Write out, word for word, the lines of the listing from the one containing "phylum: Tracheophyta" through the one containing "scientific name: Thelesperma filifolium", including both.

*PROVIDED ENTRIES*.
####
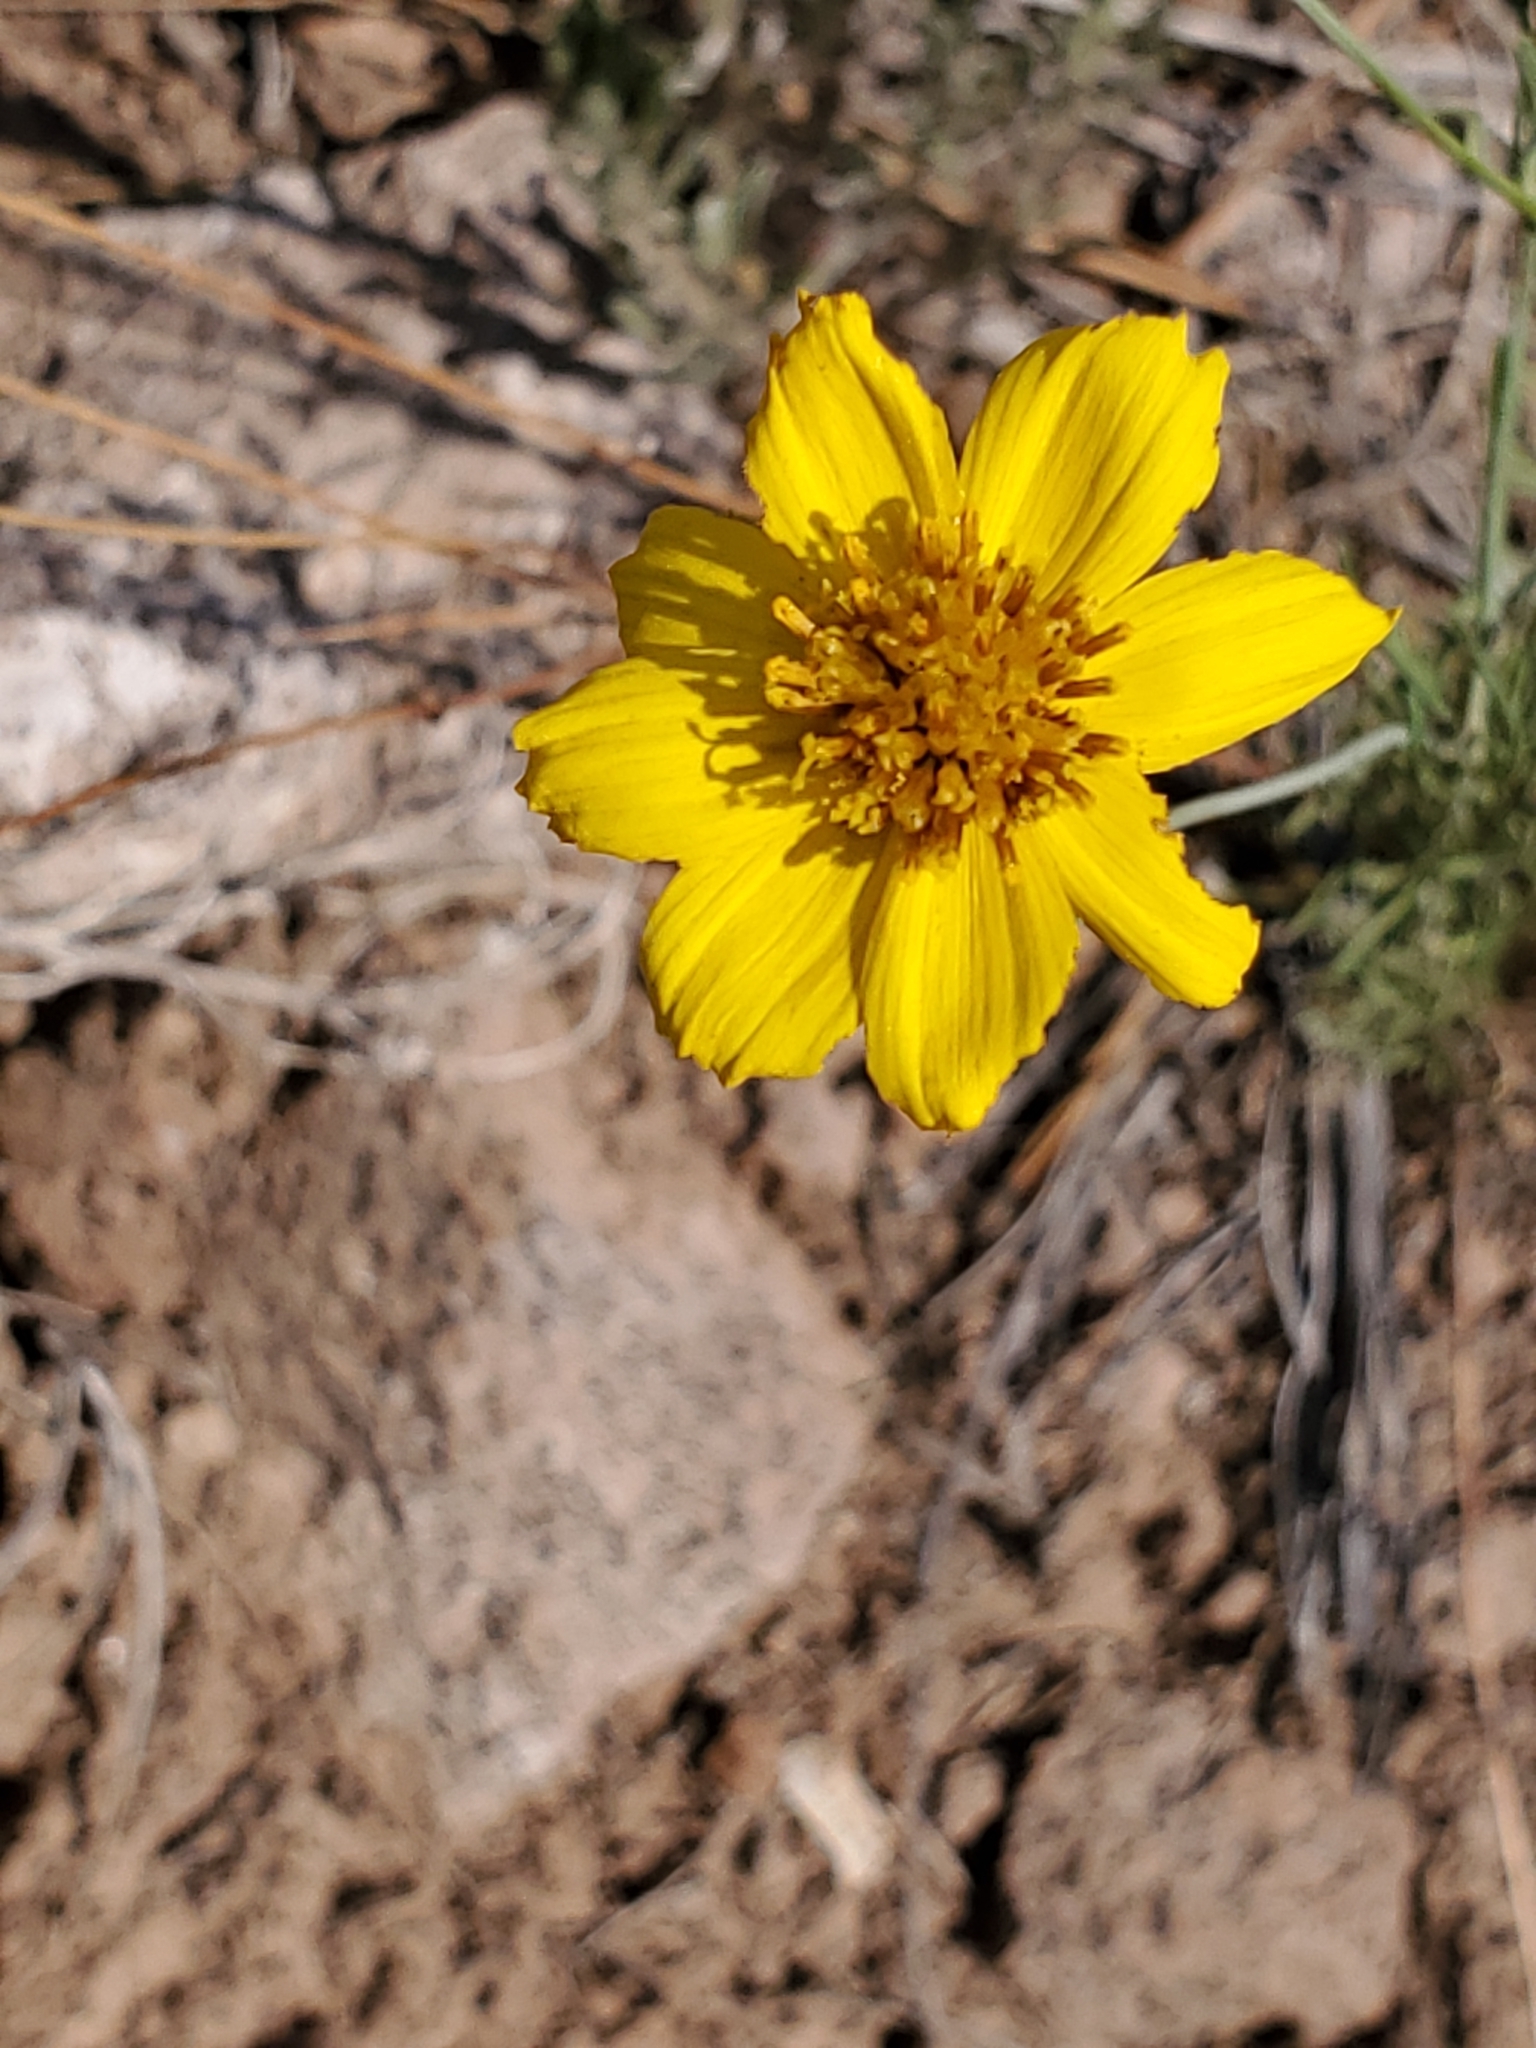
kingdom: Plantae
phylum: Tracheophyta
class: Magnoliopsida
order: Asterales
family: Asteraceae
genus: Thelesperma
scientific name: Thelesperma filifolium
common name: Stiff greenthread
####
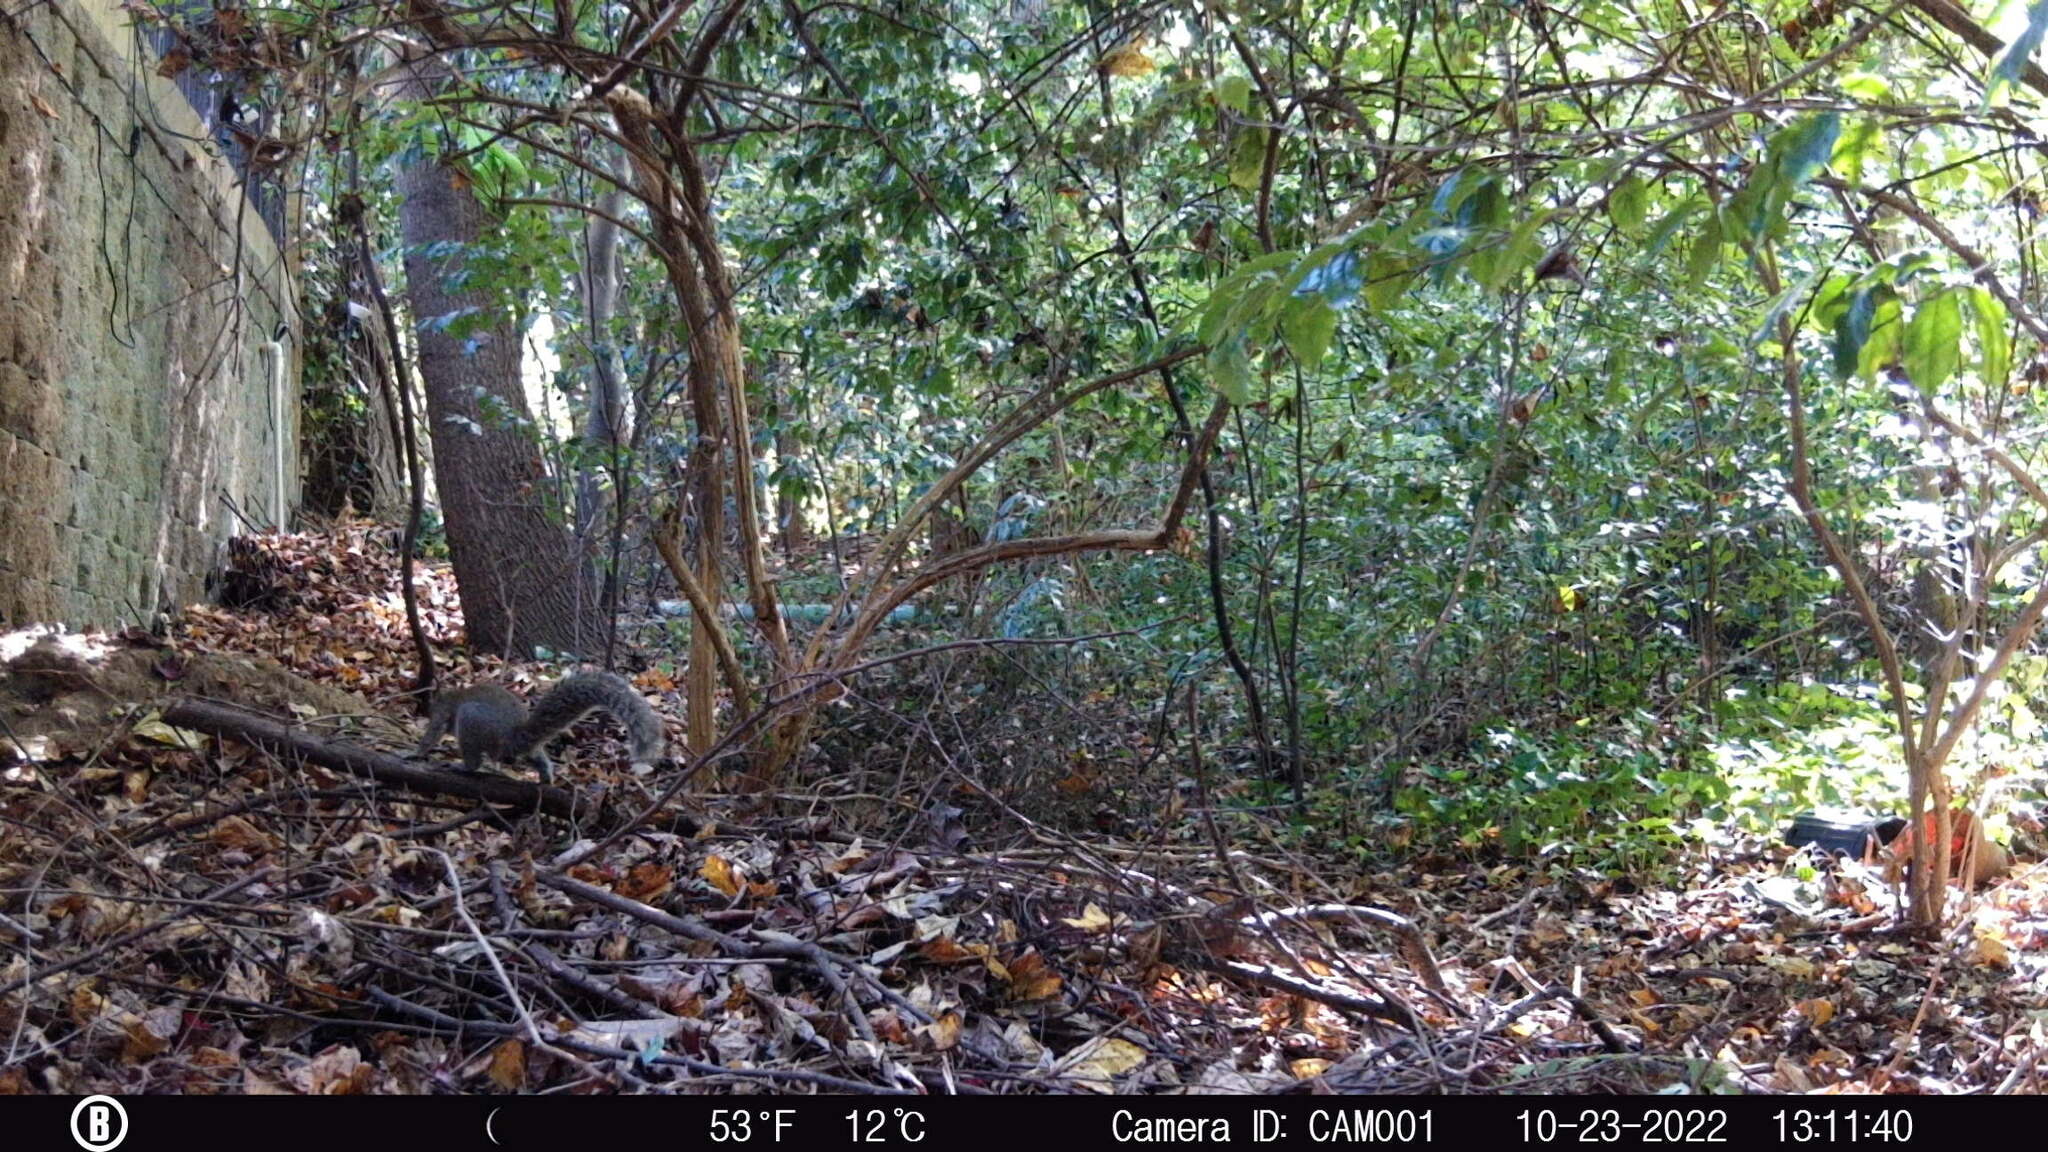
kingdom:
####
*COMPLETE OUTPUT*.
phylum: Tracheophyta
class: Magnoliopsida
order: Asterales
family: Asteraceae
genus: Thelesperma
scientific name: Thelesperma filifolium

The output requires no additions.